====== Extrait du texte
Projets financés par la BAD: décaissements toujours difficiles

La revue annuelle des performances du portefeuille de la Banque africaine de développement ouverte mercredi à Yaoundé est néanmoins jugée satisfaisante.

Le portefeuille de la Banque africaine de développement (BAD) au Cameroun est constitué de 20 projets totalisant des engagements de près de 600 milliards de F. Spécifiquement, il s’agit de 10 projets nationaux du secteur public, dont la performance, au 30 septembre 2016, est jugée « moyennement satisfaisante » par Racine Kane, représentant résident de la BAD au Cameroun. Il indique que « ce portefeuille a un âge moyen de 4,3 ans et affiche un taux de décaissement de 14,6% ». Par ailleurs, le portefeuille de la BAD est également constitué de cinq projets régionaux du secteur public (59,4% de taux de décaissement) et quatre du secteur privé (92% de taux de décaissement). Autant d’informations rendues publiques mercredi dernier à Yaoundé, dans le cadre d’un atelier de validation des résultats de la revue annuelle de la performance du portefeuille de la BAD au Cameroun. Des travaux ouverts par Louis Paul Motaze, ministre de l’Economie, de la Planification et de l’Aménagement du territoire (MINEPAT).
D’entrée de jeu, le représentant résident de la BAD au Cameroun a indiqué que la revue a relevé quatre problème majeurs qui entravent la bonne exécution des projets : « Le démarrage tardif des projets ; la faible mobilisation des fonds de contrepartie et le faible décaissement des engagements de la banque ; les lenteurs dans la passation des marchés et la faible performance des entreprises ; et enfin les lenteurs dans l’examen et la validation des demandes de paiement des entreprises ». Suite aux recommandations formulées lors de la précédente revue, des dispositions ont été prises pour rectifier le tir. « Le gouvernement n’a ménagé aucun effort pour améliorer cette situation, notamment à travers la création d’un fonds pour la maturation des projets, la tenue régulière des rencontres trimestrielles pour renforcer le dispositif de coordination et la désignation d’un point focal au ministère des Marchés publics », explique le ministre.
============
====== Données fournies
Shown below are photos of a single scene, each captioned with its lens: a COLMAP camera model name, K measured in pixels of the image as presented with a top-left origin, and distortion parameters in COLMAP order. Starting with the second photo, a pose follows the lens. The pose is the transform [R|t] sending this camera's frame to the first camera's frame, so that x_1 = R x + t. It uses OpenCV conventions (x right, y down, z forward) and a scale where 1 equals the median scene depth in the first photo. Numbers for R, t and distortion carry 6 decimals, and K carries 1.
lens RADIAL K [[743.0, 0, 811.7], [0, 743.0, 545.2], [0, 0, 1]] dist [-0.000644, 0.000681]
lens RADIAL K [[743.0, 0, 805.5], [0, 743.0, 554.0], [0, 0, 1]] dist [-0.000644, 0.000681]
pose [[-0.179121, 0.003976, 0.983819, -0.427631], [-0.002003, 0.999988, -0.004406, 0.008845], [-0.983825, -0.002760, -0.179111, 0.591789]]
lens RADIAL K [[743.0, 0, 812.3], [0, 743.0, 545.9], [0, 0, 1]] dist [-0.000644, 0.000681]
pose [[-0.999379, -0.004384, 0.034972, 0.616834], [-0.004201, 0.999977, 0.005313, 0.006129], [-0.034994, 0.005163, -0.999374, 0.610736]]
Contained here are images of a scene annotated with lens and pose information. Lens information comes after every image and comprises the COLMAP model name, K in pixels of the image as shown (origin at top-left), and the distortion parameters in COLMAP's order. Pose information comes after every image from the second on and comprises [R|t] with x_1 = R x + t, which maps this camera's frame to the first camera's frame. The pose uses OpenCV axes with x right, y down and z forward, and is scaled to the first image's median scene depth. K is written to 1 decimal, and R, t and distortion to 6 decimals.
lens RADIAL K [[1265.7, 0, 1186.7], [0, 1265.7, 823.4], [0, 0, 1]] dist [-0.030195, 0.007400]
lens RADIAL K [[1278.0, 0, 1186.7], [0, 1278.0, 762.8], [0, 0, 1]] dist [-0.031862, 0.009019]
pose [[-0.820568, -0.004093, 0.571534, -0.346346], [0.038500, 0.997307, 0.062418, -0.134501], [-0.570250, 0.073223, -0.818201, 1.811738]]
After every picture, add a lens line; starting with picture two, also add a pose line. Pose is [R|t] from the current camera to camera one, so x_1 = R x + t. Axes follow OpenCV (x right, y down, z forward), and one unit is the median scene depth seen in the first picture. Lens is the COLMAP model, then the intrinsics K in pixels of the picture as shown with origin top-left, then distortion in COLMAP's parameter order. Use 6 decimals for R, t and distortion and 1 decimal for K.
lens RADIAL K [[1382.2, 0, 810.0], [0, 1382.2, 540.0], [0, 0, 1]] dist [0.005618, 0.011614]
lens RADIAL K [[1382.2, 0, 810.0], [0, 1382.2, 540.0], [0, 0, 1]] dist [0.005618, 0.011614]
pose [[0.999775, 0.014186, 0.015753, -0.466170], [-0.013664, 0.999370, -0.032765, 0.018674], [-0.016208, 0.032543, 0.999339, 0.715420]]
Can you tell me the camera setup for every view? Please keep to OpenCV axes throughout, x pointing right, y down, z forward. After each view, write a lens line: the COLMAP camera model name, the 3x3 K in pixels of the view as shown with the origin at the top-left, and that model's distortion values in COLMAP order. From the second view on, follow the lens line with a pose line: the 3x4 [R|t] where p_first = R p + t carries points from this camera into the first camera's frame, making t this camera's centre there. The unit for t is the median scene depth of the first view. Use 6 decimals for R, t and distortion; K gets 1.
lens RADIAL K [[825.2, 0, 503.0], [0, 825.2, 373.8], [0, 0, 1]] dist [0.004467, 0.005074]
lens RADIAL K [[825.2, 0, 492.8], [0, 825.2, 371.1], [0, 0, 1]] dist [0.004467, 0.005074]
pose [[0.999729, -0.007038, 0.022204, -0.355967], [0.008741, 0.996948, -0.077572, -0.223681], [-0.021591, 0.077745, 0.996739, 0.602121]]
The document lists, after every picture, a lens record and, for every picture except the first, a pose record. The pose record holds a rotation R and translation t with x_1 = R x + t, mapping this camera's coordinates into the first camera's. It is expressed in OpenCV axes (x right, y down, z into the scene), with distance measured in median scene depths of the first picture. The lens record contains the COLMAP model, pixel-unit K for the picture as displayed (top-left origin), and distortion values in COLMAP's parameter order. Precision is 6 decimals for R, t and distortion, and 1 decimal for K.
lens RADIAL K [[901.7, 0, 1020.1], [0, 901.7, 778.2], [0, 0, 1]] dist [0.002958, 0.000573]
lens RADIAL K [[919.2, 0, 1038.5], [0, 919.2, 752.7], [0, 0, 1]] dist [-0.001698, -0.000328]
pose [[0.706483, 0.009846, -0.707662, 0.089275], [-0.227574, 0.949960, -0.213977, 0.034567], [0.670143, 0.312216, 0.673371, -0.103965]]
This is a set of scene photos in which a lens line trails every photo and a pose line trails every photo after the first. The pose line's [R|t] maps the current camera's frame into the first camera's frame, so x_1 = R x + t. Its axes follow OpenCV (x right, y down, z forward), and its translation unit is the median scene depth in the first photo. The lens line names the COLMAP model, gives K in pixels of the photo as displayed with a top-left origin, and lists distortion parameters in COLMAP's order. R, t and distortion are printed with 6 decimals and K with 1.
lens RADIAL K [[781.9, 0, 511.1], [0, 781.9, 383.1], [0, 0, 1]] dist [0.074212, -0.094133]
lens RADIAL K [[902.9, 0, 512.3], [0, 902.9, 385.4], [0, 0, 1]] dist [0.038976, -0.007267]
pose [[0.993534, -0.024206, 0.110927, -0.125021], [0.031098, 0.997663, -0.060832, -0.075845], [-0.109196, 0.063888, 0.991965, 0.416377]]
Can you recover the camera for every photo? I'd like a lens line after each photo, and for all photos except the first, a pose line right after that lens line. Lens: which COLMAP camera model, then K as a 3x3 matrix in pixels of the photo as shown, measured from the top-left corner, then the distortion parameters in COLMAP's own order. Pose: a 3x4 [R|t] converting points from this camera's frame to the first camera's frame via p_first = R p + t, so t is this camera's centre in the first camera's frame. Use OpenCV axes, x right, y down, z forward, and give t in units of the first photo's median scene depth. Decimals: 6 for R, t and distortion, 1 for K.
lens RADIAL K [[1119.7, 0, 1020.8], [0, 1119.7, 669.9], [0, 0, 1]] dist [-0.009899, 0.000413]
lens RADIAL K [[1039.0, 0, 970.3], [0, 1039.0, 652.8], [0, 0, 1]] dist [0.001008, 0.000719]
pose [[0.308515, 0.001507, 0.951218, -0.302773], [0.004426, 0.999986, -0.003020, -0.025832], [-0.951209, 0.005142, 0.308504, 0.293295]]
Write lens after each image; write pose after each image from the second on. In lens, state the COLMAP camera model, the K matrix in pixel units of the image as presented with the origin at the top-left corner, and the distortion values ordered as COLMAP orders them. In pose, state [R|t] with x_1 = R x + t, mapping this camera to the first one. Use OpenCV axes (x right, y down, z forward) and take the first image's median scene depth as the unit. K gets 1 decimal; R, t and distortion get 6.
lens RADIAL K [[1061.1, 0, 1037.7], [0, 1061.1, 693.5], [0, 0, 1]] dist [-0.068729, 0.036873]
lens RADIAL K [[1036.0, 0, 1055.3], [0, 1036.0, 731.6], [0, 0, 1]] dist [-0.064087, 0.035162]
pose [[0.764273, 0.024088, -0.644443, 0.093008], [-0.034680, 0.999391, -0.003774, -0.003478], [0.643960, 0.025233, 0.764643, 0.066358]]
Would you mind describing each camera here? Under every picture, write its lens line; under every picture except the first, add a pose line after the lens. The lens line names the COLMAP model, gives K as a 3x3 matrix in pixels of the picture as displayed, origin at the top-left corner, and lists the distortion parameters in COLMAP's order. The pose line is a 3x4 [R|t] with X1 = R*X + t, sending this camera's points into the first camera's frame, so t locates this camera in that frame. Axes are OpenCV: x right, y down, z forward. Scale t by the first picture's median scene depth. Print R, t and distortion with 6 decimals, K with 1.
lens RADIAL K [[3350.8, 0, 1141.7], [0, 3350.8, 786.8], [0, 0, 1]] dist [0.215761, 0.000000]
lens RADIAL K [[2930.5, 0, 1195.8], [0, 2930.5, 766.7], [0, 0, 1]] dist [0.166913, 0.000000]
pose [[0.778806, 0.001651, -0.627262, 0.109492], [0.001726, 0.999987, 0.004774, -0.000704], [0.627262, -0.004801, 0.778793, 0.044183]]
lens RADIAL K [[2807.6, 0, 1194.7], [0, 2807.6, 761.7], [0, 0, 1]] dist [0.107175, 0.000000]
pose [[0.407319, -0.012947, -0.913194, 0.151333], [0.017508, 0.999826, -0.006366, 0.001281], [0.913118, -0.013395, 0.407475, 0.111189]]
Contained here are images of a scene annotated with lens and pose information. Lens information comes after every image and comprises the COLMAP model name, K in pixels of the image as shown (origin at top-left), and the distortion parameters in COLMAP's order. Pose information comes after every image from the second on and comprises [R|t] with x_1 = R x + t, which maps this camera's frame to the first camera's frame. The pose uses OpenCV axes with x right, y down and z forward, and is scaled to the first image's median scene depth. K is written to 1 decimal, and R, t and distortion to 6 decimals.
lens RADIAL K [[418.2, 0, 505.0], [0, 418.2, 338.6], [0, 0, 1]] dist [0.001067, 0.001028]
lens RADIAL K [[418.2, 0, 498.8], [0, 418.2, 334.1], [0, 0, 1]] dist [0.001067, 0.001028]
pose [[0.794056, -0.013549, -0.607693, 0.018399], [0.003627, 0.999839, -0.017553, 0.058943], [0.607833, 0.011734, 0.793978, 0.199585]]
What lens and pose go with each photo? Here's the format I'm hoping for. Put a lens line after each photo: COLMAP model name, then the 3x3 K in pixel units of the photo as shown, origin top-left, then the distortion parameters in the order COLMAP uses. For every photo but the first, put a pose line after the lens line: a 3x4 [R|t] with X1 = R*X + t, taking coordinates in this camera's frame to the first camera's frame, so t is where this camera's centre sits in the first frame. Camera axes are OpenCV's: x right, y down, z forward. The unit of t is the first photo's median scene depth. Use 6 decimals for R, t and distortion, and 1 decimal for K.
============
**Tâche à traiter**
Recopiez l'article sur les projets de la BAD en commençant par « La revue annuelle des » et en poursuivant jusqu'à « néanmoins jugée satisfaisante. ». Ces données ne servent à rien ici.

**Résultat obtenu**
La revue annuelle des performances du portefeuille de la Banque africaine de développement ouverte mercredi à Yaoundé est néanmoins jugée satisfaisante.